Cuando leí El extranjero de Albert Camus supe, en ese mismo instante, que el Premio Nobel francés sería para siempre uno de mis escritores de cabecera. Y así ha sido. Me impactaron las primeras líneas de esta breve novela. José Luis Alvarado, que califica la novela de maravillosa, sostiene, por el contrario, que el comienzo es de una vulgaridad abrumadora: “Hoy, mamá ha muerto”. Esa sería, en todo caso, la primera frase. Pero el arranque no termina ahí: “Hoy mamá ha muerto. O tal vez ayer, no sé. He recibido un telegrama del asilo. “Madre fallecida. Sentido pésame”. Nada quiere decir. Tal vez fue ayer”. 

Ahora, eso sí, el arranque es perfecto y único. Frío, distante, ajeno a todo sentimentalismo. Un hecho irrevocable al que todos nos enfrentamos sin posibilidades de renuncia. A partir de ahí, la historia se deja llevar con una mecánica indisoluble.

He leído estos días a otra autora francesa, maestra lógicamente de este género. Leo el arranque de Una mujer, de Annie Ernaux, y no puedo evitar compararlo con el de Camus: “Mi madre murió el lunes 7 de abril en la residencia de Pontoise, donde la había ingresado dos años antes. El enfermero dijo por teléfono: ‘Su madre se ha apagado esta mañana, después de desayunar’. Eran más o menos las diez”. 

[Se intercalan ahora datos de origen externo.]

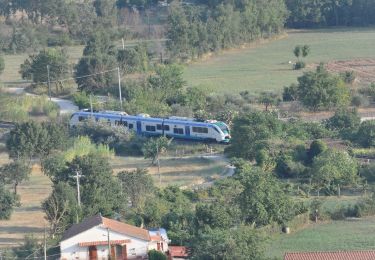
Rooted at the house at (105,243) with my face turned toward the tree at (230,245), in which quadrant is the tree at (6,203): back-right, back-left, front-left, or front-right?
back-left

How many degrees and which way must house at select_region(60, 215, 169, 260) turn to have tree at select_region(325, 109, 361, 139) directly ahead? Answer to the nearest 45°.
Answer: approximately 135° to its left

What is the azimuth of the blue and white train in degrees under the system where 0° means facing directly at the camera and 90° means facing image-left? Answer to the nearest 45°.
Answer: approximately 315°

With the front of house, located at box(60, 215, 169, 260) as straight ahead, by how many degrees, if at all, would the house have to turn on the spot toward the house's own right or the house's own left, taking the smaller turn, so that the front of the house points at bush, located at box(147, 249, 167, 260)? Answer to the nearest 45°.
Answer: approximately 45° to the house's own left

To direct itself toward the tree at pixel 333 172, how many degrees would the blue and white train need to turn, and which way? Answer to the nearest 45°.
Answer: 0° — it already faces it

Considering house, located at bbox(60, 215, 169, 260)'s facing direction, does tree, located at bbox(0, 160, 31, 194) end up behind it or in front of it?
behind

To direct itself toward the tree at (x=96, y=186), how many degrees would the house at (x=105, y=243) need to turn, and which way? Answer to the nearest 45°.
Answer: approximately 180°

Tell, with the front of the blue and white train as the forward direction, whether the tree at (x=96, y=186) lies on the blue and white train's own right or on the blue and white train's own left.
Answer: on the blue and white train's own right
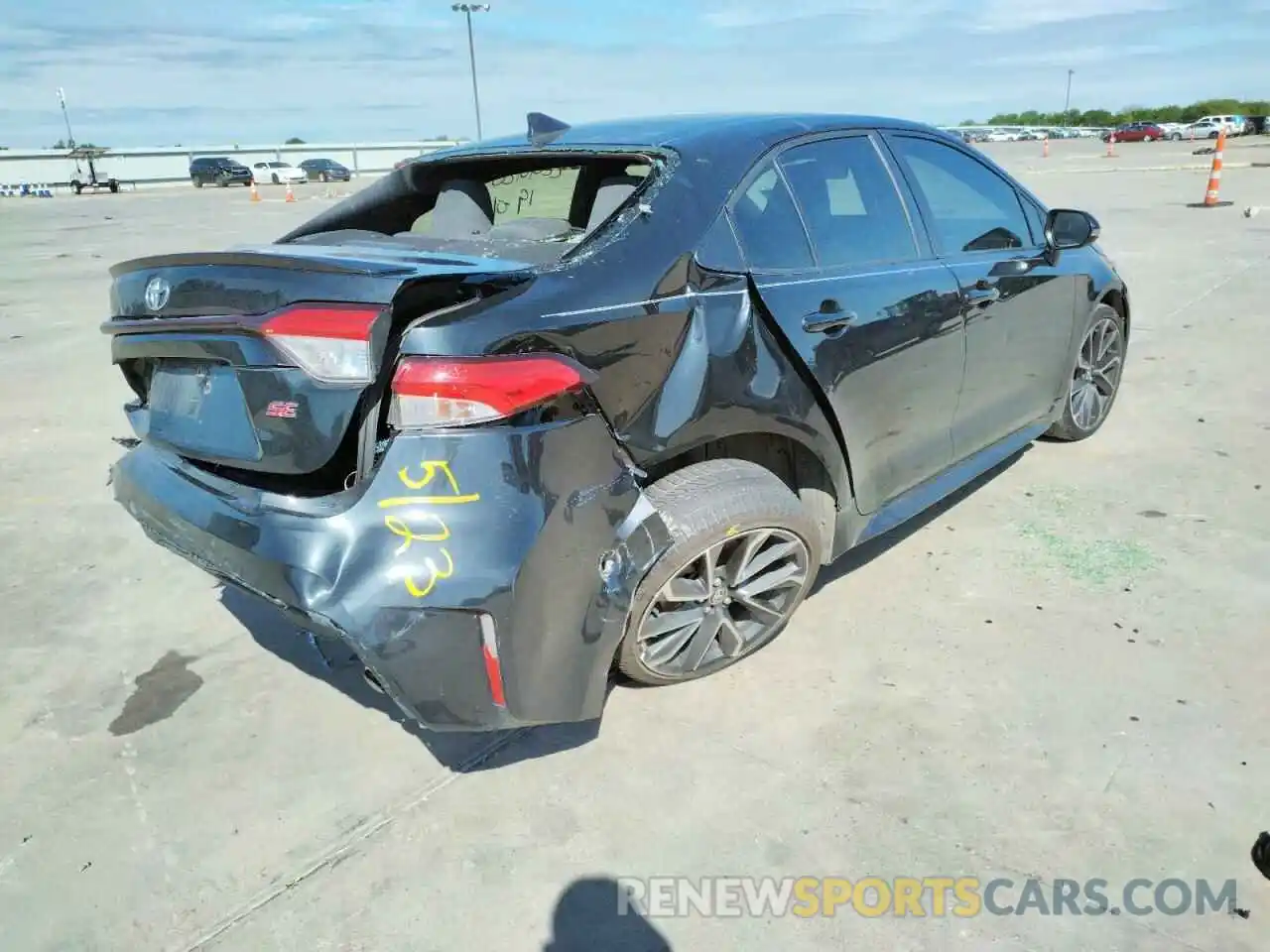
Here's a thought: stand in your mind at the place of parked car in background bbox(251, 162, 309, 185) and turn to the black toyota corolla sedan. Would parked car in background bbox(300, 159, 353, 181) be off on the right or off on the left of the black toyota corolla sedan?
left

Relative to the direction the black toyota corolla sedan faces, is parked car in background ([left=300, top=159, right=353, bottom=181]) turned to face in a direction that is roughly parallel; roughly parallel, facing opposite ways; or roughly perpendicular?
roughly perpendicular

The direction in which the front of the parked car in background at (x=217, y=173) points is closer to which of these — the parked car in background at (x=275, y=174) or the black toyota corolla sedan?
the black toyota corolla sedan

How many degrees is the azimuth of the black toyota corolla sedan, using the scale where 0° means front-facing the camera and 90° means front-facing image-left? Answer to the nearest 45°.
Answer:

El libro está escrito con una frialdad y una distancia imperturbables, pero en ese abismo que abre entre ella y la madre ya ausente se escurre un velo de humanidad indescriptible. Se lo han reprochado, de hecho. Cómo no.

En Francia, el origen es un estigma, una vergüenza social, escribe Patricia de Souza, y Ernaux discurre por esos páramos identificándose con el paisaje, describiéndolo como el contexto de su propia vida, narrados desde una clase inferior a la clase media alta. No lo hizo Marguerite Duras, ni Simone de Beauvoir ni Colette, añade De Souza. Es la antítesis de Beauvoir. 

A su lado no está Sartre, no hay burguesía. Ernaux escribe de casas pequeñas, sin ducha, con baños en el jardín, silos, supermercados, trenes de cercanías en los pueblos olvidados. Un paisaje que nunca conoció Beauvoir. Ernaux cuenta que, paseando con su padre por Biarritz, siente vergüenza por no llevar ropa de baño para bajar a la playa. Toma conciencia de clase. Ella no tiene al lado a nadie que se llame Sartre.

Mezcla el estilo clásico con el popular, se rompe cuando escribe con la agilidad de un maestro de esgrima: te roza, pero no te mata. Deja vivir a lector para que apure las páginas restantes, en una estructura matemática fuera del concepto de cualquier género concreto. 

Ella misma lo confiesa al final del libro. Dice que no sabe de qué género se trata: “Esto no es una biografía, ni una novela, naturalmente, quizá algo entre la literatura, la sociología y la historia. Mi madre, nacida en un medio dominado, del que quiso salir, tenía que convertirse en historia, para que yo me sintiera menos sola y falsa en el mundo dominante de las palabras y las ideas al que, según deseo, me he pasado”.

Por supuesto. No importa el género. Hay textos que se escriben para romper los moldes, para hibridar los ya existentes, para crear una nueva teoría donde antes no había nada. Hay libros que se escriben con el pulso firme y el corazón machacado, con la identidad definida y el dolor goteando sangre o sudor pese a los años. 

Hay un dolor que nunca se extingue y que solo se puede escribir con la tinta indeleble de la memoria antes de que el olvido arrase con los días. Hay en este libro una verdad que el lector percibe como propia, nada impostada, que nace de las horas vividas, que también pueden ser las nuestras. De hecho, son también nuestras.

Annie Ernaux escribe por necesidad. Ese dice. Cuando termina de escribir un libro, se siente vacía. No se siente liberada, sino vacía. Por eso siente la apremiante necesidad de escribir las primeras líneas de otro. La vida, para ella, es escritura. Y su escritura es el reflejo inmediato y natural de su vida, donde el mundo dominante son las palabras.